Les dessins et modèles sont donc des créations constituées d’effets visuels extérieurs. Cet effet visuel ne peut ni être le résultat aléatoire d’un procédé de fabrication, ni être dicté par la fonction technique de l’objet en cause (on parle alors de brevet). S’il s’agit d’un dessin, l’apparence peut consister en une disposition de traits ou de couleurs aboutissant à un effet décoratif ; s’il s’agit d’un modèle, l’apparence est constituée d’une figure à trois dimensions formée de contours, de formes, de couleurs, de textures ou de matériaux déterminés. L’essentiel est que le dessin ou le modèle soit visible lors de son usage normal.

La protection est également conditionnée par l’existence d’un produit, il faut donc en conclure que les dessins ne correspondant ni à un objet ou partie de celui-ci, ni à son ornementation, sont exclus de la protection. Il doit en outre, s’agir d’un produit fabriqué industriellement ou artisanalement, c’est-à-dire qu’il doit être susceptible d’être reproduit en série selon une fabrication mécanisée.

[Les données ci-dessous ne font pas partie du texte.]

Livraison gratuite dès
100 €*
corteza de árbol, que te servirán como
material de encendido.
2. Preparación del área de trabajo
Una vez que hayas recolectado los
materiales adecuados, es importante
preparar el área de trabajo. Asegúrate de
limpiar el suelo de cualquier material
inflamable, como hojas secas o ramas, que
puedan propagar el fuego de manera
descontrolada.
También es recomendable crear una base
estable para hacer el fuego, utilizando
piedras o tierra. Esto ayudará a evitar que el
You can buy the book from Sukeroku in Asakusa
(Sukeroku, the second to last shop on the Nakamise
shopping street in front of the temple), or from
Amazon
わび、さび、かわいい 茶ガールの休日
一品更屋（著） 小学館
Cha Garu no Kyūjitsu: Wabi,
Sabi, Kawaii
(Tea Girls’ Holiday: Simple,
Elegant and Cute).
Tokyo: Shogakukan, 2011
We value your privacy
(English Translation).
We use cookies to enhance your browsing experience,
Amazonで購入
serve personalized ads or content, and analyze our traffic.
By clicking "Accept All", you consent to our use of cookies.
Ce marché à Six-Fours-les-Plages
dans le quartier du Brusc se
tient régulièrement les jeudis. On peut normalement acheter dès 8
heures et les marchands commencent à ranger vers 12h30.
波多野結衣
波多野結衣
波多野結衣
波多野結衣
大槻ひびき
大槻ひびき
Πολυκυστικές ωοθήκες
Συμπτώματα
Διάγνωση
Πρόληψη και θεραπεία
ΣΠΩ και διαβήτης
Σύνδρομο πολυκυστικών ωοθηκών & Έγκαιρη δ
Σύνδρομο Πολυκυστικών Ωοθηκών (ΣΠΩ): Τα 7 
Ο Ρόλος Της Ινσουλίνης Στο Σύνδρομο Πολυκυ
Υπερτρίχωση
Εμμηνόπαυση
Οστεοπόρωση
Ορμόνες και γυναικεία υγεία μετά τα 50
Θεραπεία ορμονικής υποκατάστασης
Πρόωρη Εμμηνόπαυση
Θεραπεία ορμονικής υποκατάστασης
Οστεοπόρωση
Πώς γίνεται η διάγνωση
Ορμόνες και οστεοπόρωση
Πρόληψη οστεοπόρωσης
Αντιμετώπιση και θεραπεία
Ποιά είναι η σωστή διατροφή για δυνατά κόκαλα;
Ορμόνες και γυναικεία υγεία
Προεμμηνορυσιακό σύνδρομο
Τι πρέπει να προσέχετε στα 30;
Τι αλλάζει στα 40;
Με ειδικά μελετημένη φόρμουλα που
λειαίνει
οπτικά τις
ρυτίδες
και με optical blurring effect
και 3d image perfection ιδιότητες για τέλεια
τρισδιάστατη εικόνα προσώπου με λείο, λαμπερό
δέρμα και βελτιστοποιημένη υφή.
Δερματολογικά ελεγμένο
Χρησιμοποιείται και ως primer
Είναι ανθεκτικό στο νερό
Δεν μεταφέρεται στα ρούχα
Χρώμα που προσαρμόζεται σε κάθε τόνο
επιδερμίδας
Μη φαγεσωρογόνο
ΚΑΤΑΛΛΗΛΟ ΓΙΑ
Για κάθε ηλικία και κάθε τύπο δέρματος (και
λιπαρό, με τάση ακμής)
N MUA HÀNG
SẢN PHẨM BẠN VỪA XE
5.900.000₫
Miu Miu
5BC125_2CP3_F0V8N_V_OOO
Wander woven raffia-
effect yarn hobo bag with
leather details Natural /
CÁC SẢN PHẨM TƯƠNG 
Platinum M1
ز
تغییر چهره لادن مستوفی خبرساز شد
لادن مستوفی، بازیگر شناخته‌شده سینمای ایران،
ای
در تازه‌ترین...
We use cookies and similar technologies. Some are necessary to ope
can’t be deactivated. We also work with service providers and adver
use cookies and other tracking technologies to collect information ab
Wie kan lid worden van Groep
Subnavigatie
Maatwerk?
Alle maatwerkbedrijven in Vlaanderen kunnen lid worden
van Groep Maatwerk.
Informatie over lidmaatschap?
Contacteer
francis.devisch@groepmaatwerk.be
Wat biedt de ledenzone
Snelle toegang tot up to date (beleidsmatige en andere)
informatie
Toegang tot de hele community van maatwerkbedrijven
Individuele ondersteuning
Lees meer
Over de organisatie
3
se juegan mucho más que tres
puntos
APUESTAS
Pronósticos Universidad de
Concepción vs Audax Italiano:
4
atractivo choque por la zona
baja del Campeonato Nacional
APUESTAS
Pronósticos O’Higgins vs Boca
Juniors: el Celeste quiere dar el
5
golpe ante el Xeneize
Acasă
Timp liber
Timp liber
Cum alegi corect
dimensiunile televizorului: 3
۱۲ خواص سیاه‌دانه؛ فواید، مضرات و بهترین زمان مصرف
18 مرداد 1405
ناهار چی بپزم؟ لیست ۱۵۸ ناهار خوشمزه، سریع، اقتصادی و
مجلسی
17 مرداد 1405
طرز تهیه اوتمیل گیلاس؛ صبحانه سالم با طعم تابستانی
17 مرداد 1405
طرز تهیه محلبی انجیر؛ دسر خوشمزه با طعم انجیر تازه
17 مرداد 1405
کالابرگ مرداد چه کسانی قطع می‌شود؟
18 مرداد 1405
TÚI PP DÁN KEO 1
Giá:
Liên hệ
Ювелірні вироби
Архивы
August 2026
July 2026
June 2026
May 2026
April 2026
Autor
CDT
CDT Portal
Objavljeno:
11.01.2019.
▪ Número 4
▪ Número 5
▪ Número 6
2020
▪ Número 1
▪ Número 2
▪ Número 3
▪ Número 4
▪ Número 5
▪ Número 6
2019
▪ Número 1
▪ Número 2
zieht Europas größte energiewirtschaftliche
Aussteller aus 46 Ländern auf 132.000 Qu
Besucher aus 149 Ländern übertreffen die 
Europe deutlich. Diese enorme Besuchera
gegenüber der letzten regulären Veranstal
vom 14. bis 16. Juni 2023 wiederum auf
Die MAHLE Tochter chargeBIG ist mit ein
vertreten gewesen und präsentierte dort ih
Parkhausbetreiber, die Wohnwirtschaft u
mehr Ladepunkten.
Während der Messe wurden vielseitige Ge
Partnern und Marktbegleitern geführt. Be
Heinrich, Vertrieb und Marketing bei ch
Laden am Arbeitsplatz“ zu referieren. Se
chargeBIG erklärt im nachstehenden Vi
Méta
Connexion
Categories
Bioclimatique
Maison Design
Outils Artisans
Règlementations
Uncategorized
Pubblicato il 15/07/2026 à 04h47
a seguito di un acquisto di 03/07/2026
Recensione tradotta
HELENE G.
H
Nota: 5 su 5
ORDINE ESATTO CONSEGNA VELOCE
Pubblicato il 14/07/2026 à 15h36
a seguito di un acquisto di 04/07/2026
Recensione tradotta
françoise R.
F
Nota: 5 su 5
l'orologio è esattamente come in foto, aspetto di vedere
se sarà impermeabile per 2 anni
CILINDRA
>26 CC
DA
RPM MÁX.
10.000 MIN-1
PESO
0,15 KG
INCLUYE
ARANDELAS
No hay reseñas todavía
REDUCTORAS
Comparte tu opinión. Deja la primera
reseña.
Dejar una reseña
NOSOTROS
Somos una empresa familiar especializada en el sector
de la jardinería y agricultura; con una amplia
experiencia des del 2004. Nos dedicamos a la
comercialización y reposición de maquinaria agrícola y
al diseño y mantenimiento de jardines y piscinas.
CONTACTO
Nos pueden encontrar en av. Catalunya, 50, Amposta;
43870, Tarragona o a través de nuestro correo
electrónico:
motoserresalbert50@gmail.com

Cette protection est étendue aux éléments ou aux pièces composant un « produit complexe », composé de multiples pièces qui peuvent être remplacées ; cette règle vaut en particulier pour les automobiles.

Par exemple

Ne seraient pas protégés un mécanisme de canapé-lit, la structure interne d’un mannequin, un agencement de magasin; en revanche, seraient protégé, un effet lumineux sur un abat-jour, l’apparence d’un tissu (gaufré, ondulé etc.), un projet-type de maison.

Pour aller plus loin

1) Le rapprochement avec le droit des marques

Les éléments de formes sont protégés par les dessins et modèles en eux-mêmes, non pas pour ce qu’ils peuvent représenter à titre de signe distinctif. Ces créations de formes peuvent également être protégées par le droit des marques, lorsqu’elles apparaissent comme le signe distinctif d’un produit ou d’un service. C’est ainsi que le flacon d’un parfum ou le conditionnement de tout produit peuvent être enregistrés comme marque ou comme dessin et modèle. L’enjeu est de taille puisque le droit conféré par les dessins et modèles est limité à 25 ans alors que le droit des marques peut être indéfiniment renouvelé tous les 10 ans.

2) Est-il possible de protéger un genre, une signature esthétique ?

Le principe est qu’un genre ou un style n’est pas protégeable par le droit d’auteur, ou par le droit des dessins et modèles. L’originalité d’une part, la nouveauté et le caractère propre d’autre part, s’apprécient en effet au cas par cas, création par création.

Cependant, une signature esthétique, un style, peuvent être le cas échéant protégés par le biais de la concurrence déloyale, à condition toutefois que le créateur prouve :

  • que le public associe le genre à son nom ,
  • que le tiers qui a repris le genre en cause crée un risque de confusion avec les produits du créateur,
  • étant précisé qu’il est tenu compte des articles du même genre déjà présents sur le marché[4].

[1] Voir par exemple, Cour d’appel de Paris (4ème ch., sect. A), 28 mai 2008, Amazonia / Gas ; Cour d’appel de Paris, 14 mai 2008, Karine / Fiso (Paul & Joe) ; Cour d’appel de Paris, 6 novembre 2013, n°2012/12518, Dior / Brandalley

[2] Voir Cour de cassation (ch. crim.), 5 février 2008, Madeira et al. / Chanel et al. ; TGI Paris (3ème ch., 1ère sect.), 25 mars 2008, Franck X / Alter Ego & Co ; Cour d’appel de Paris (4ème ch., sect. A), 28 mai 2008, MJA / Nemlaghi.

[3] Article L.511-1 CPI.

[4] C’est ainsi que les juges ont estimé que le genre « rayures multicolores de même largeur sur fond noir », revendiqué par Sonia Rykiel comme étant protégeable au titre de la concurrence déloyale, ne l’était pas, faute notamment de l’existence d’un risque de confusion, d’autant plus que le consommateur se voit proposer par d’autres opérateurs sur le marché de la confection et sous diverses marques des articles vestimentaires qui déclinent des rayures horizontales de mêmes largeurs dans les coloris les plus variés.